Бовес вновь повернулся и проворчал:
— Ты чего орешь? Ослеп, что ли?
— Я вожак отряда.
— Так ведь и я говорю не с бараном.
— Но мой отряд…
— Помолчи. Так ты говоришь, — повернулся он снова к Урдиалесу, но из-за спины донеслось:
— Начальник! Прими отряд! Мой отряд — больше и…
— Наказание, — проворчал начальник, таща из чехла пистолет и взводя курок. — Примешь его людей, — говорил он Урдиалесу, одновременно повернувшись назад и стреляя в надоедавшего. — Падай, падай. На, на, — как-то задумчиво, тусклым голосом говорил он, ничуть не рисуясь, доставая другой и еще один пистолет и с привычным интересом и удовольствием наблюдая, как на теле лежащего появляются все новые и новые рваные красные брызги и пятна. — Так что же? — спросил он, суя пистолеты своему ординарцу: перезарядить.

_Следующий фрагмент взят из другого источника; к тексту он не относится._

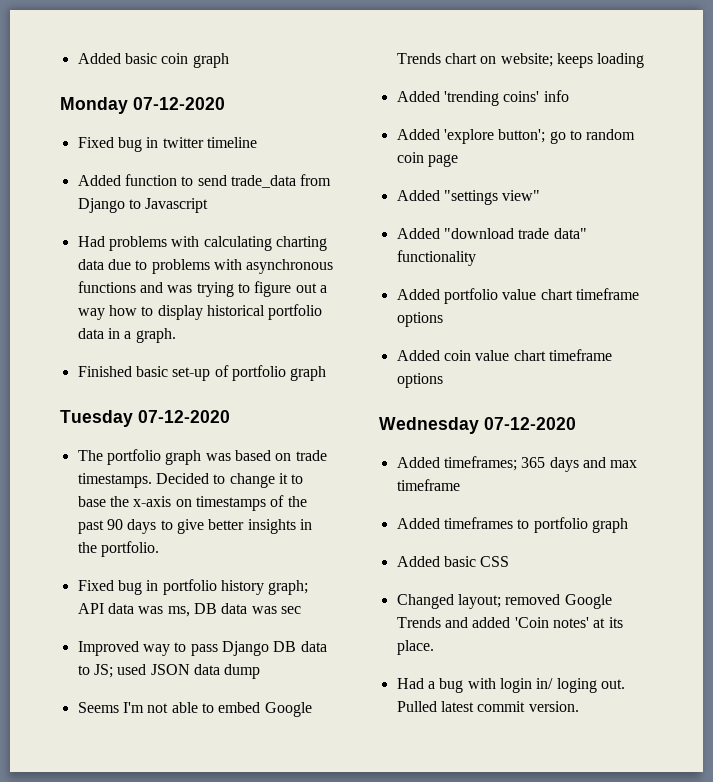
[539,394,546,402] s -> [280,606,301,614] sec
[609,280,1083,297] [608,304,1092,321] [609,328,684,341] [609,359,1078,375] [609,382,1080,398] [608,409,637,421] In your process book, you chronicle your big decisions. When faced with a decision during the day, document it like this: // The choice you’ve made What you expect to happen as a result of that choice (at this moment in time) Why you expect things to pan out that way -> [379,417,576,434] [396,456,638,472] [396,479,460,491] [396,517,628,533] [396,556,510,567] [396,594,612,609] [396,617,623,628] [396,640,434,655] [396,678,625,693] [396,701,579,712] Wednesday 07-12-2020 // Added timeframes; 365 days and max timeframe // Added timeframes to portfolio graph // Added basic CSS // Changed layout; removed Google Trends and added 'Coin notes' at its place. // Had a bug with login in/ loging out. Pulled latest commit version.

— Это наше вооружение, — отвечал престарелый Урдиалес, кося глазами под ноги лошади Бовеса и подавленно сглатывая слюну. Окружающие тоже смотрели на распростертого, и на спокойных лицах было написано: он, Бовес, прав. Иначе нельзя.
Фернандо отъехал и повернул к своему отряду.
Кругом шумели, росло возбуждение. Там, обнявшись, ходили в ритмичной пляске вокруг костра несколько метисов и самбо — голых до пояса, в белых штанах. Там тренировались на шпагах двое — белый и краснокожий, — и белый, не соразмерив силы, заехал «врагу» в лицо — вышиб глаз, и вокруг хохотали, хлопая по коленям, довольные и подвыпившие зрители; а после кто-то что-то сказал — «нарочно», что ли, — и все напали на белого: толпа сомкнулась; там негр, стоя на седле, держал речь: «Король Фердинанд даровал нам землю, но мантуанцы, помещики, скрывают вердикт короля»; там — треск кастаньет, хлопки; там — сегидилья, фанданго; там кумбия; там кружится малагенья; там мелодию «маре-маре» бренчит четырехструнная гитара куатро; там в хохоте исполняется танец галерон; там бухает барабан; здесь двое борются — давно уж всерьез, а не в шутку.
Фернандо ехал, смотрел, вспоминал сказание о свиданиях ягуара с лисицей, тапиром, кайманом, черепахой и испытывал некое беспокойство, смешанное с весельем, и хмелем, и сочной, лазурно-зеленой и яростной, алой радостью.
Юноша в синей куртке и узких брюках вышел из города — миновал последние белые домики с их узорными низкими балконами и патио за стенами — и пошел по дороге; она поднималась на длинный холм, закрывавший видимость.
Юноша нес узелок на палке; он шел по своим делам — он тащил отцу, застрявшему со своим рубанком и долотом на ферме, домашние маисовые лепешки и записку с каракулями мамаши, его супруги.